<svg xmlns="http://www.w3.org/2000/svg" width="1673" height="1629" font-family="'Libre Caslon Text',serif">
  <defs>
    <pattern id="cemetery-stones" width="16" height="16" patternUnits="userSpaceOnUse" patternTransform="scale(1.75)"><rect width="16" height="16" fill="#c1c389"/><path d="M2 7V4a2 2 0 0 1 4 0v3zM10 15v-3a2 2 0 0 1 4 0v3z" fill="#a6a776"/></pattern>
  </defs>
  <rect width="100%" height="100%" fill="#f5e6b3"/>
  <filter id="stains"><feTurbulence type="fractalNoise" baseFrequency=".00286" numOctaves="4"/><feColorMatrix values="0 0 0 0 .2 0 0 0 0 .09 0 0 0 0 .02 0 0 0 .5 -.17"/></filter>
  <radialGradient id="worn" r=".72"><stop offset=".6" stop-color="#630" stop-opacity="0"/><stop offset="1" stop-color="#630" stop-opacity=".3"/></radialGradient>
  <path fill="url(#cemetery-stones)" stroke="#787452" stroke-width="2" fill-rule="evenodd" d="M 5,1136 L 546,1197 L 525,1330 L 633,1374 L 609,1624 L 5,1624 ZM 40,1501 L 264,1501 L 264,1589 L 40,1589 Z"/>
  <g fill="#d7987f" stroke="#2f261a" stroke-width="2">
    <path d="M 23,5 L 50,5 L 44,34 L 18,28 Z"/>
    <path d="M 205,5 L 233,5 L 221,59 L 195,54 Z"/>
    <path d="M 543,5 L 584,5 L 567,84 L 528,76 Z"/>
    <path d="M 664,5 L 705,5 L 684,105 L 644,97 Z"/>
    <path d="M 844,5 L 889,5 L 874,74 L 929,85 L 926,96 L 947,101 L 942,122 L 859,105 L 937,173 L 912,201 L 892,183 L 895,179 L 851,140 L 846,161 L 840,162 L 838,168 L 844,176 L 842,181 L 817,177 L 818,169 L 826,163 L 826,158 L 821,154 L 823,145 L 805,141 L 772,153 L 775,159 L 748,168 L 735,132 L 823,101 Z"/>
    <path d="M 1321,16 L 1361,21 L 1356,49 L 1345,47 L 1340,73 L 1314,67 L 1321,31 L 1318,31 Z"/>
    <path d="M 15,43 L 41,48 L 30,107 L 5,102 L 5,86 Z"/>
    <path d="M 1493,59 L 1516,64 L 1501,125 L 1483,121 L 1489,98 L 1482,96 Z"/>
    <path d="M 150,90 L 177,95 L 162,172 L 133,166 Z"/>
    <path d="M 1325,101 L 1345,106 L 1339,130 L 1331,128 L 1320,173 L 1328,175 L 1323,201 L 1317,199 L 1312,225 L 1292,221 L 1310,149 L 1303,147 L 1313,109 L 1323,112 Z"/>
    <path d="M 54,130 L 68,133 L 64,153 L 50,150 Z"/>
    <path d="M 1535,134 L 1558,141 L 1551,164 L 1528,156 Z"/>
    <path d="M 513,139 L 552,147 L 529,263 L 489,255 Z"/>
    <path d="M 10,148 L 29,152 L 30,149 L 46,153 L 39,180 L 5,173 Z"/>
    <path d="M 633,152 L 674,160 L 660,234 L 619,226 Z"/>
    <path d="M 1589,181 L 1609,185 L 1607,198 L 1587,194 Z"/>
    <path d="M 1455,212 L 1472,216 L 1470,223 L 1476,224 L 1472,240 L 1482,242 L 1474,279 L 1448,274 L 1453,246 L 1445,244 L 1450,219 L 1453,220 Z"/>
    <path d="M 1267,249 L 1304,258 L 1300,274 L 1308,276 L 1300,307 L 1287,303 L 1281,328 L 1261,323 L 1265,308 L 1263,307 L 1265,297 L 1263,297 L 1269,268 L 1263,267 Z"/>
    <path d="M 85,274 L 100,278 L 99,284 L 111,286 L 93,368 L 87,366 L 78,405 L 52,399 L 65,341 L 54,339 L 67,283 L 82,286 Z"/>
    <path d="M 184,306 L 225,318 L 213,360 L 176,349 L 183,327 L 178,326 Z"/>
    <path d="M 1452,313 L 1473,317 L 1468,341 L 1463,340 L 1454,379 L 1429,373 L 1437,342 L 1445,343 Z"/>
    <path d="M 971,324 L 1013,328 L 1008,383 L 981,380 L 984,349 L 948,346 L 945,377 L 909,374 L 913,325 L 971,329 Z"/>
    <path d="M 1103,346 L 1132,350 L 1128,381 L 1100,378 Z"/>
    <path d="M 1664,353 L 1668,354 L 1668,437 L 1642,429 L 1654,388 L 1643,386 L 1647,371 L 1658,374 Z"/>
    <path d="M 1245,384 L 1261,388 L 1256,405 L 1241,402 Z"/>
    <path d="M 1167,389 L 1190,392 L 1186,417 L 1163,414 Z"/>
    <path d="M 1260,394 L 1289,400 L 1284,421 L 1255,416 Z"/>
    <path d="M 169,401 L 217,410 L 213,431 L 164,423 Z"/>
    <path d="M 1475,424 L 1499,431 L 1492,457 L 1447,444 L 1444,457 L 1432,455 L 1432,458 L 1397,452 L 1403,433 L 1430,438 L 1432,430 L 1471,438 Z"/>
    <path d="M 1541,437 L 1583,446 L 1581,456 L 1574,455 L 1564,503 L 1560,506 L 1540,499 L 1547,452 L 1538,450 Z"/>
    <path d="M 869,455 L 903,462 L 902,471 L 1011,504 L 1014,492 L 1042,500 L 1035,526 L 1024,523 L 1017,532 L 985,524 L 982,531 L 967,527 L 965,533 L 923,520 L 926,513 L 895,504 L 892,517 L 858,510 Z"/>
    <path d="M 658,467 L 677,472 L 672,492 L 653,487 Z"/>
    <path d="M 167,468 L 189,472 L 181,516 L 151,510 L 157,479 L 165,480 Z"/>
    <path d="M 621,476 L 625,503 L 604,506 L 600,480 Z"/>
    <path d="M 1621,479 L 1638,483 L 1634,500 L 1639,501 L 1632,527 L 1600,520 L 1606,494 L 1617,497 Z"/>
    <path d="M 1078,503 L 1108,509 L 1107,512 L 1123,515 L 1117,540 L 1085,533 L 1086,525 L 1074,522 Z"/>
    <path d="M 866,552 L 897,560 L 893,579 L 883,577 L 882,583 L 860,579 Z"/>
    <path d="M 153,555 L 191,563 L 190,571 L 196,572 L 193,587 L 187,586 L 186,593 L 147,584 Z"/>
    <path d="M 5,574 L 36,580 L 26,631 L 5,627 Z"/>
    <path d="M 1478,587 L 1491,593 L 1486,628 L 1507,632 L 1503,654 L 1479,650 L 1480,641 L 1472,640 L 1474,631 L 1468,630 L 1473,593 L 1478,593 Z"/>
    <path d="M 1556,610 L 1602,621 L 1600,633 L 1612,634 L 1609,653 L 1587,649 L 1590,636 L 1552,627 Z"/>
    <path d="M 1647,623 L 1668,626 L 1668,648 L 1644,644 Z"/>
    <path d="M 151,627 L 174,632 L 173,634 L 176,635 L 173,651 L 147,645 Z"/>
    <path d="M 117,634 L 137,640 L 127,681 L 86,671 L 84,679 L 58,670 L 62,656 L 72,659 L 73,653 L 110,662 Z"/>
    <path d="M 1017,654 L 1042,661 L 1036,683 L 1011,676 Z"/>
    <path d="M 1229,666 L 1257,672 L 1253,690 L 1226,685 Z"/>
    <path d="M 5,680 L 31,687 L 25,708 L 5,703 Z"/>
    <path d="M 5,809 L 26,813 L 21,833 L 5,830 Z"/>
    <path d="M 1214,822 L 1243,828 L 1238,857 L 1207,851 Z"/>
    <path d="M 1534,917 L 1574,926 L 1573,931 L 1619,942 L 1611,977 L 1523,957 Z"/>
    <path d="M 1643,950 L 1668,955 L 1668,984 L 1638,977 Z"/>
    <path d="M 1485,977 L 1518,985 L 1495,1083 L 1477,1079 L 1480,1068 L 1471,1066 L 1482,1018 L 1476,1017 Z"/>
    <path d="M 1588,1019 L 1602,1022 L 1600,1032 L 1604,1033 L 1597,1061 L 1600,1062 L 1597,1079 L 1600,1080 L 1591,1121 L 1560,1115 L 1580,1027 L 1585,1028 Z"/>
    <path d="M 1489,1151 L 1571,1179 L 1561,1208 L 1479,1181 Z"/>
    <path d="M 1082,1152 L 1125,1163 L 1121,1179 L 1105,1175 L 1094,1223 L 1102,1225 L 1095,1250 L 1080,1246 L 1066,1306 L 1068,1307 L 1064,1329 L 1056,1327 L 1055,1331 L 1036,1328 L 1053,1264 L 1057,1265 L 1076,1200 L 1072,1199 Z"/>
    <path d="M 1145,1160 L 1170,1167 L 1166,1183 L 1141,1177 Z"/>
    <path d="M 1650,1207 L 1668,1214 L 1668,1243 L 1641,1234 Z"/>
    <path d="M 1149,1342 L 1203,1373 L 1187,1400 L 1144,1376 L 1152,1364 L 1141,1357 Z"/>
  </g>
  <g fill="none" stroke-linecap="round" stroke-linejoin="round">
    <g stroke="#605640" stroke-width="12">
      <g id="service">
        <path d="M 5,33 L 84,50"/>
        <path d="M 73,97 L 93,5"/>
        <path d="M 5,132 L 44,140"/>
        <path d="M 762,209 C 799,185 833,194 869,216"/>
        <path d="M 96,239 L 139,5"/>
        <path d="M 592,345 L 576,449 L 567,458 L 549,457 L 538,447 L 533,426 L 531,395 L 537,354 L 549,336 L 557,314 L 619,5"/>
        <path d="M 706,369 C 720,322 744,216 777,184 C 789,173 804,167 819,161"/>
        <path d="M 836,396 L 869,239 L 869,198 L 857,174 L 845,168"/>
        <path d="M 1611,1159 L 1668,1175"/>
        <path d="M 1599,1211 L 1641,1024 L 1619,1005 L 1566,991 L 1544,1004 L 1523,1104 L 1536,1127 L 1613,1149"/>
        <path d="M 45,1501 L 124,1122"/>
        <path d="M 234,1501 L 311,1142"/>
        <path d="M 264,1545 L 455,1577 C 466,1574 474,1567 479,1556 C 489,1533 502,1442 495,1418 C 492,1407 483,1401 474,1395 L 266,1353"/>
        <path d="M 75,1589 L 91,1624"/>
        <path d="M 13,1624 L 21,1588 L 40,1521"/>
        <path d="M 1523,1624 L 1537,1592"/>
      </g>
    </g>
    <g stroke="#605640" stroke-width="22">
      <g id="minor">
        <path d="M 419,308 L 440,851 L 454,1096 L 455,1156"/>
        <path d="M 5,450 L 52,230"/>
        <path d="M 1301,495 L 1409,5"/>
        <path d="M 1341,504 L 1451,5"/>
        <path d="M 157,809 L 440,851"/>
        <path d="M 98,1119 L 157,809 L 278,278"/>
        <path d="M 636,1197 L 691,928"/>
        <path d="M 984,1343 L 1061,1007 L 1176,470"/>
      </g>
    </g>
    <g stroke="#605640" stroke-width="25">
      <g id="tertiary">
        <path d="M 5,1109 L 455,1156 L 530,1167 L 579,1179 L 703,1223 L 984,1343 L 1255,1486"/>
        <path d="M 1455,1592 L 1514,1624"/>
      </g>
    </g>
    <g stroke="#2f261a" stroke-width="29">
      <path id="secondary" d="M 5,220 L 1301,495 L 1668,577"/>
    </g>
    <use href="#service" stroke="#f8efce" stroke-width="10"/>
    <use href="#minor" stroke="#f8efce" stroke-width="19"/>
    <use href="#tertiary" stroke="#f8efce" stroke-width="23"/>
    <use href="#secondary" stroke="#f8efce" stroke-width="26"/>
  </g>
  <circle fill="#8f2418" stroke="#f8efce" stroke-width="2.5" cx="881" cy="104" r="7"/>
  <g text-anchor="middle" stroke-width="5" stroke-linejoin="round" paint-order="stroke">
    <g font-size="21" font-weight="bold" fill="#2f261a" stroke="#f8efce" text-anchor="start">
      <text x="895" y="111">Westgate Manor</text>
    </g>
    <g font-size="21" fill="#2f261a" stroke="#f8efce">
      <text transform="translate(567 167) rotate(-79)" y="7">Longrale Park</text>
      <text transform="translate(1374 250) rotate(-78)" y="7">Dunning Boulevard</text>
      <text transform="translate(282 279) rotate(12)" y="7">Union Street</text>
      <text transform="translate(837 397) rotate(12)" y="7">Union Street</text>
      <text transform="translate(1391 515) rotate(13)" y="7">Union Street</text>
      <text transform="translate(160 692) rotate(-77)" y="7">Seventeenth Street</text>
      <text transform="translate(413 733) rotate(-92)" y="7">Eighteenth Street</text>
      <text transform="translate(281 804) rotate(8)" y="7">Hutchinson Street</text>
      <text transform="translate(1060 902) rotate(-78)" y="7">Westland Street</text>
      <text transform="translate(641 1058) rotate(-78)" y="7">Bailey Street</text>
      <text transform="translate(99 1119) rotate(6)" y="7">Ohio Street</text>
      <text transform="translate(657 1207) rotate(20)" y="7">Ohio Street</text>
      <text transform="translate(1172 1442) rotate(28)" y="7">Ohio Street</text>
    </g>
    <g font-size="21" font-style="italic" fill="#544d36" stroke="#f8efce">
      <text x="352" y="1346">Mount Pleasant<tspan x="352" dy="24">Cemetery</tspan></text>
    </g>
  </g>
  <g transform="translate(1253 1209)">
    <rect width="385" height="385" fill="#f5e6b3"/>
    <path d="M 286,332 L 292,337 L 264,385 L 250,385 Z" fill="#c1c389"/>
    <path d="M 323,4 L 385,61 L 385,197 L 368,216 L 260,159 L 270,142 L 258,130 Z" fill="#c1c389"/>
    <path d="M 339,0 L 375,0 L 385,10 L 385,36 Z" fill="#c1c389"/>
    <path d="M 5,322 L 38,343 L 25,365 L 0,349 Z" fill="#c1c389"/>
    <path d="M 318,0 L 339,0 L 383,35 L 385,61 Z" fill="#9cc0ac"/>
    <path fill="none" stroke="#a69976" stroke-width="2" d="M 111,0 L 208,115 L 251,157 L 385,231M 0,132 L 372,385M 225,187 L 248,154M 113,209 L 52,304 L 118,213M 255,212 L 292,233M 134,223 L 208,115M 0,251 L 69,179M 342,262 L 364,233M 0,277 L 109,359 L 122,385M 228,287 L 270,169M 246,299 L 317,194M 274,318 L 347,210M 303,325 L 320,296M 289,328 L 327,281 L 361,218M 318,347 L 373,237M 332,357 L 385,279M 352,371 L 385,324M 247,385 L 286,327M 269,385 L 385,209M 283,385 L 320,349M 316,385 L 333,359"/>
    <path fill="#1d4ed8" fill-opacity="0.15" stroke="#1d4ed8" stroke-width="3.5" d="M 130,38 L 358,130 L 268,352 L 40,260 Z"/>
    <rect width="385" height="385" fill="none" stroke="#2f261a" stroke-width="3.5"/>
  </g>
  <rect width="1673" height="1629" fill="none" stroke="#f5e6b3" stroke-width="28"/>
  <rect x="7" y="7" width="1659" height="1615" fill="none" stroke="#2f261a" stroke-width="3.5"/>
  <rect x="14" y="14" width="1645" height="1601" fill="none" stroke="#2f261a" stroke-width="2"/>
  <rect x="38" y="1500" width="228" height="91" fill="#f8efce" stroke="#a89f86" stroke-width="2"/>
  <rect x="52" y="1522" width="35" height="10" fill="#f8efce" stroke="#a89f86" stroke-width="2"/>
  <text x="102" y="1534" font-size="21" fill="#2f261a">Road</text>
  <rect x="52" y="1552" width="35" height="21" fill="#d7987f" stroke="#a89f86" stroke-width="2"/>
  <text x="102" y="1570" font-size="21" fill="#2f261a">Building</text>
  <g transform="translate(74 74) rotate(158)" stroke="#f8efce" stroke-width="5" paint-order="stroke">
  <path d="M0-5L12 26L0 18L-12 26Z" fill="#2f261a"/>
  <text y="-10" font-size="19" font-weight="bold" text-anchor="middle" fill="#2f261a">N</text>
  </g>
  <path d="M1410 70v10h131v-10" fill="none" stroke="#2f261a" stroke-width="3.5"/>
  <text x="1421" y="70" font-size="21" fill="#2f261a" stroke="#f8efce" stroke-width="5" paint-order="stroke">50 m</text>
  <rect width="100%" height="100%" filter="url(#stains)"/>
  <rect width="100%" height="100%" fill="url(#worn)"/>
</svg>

**Exercise directions:**
Tally the lines in the entries above that hold the word "weight". Reply with nothing but that count.

**Written response:**
2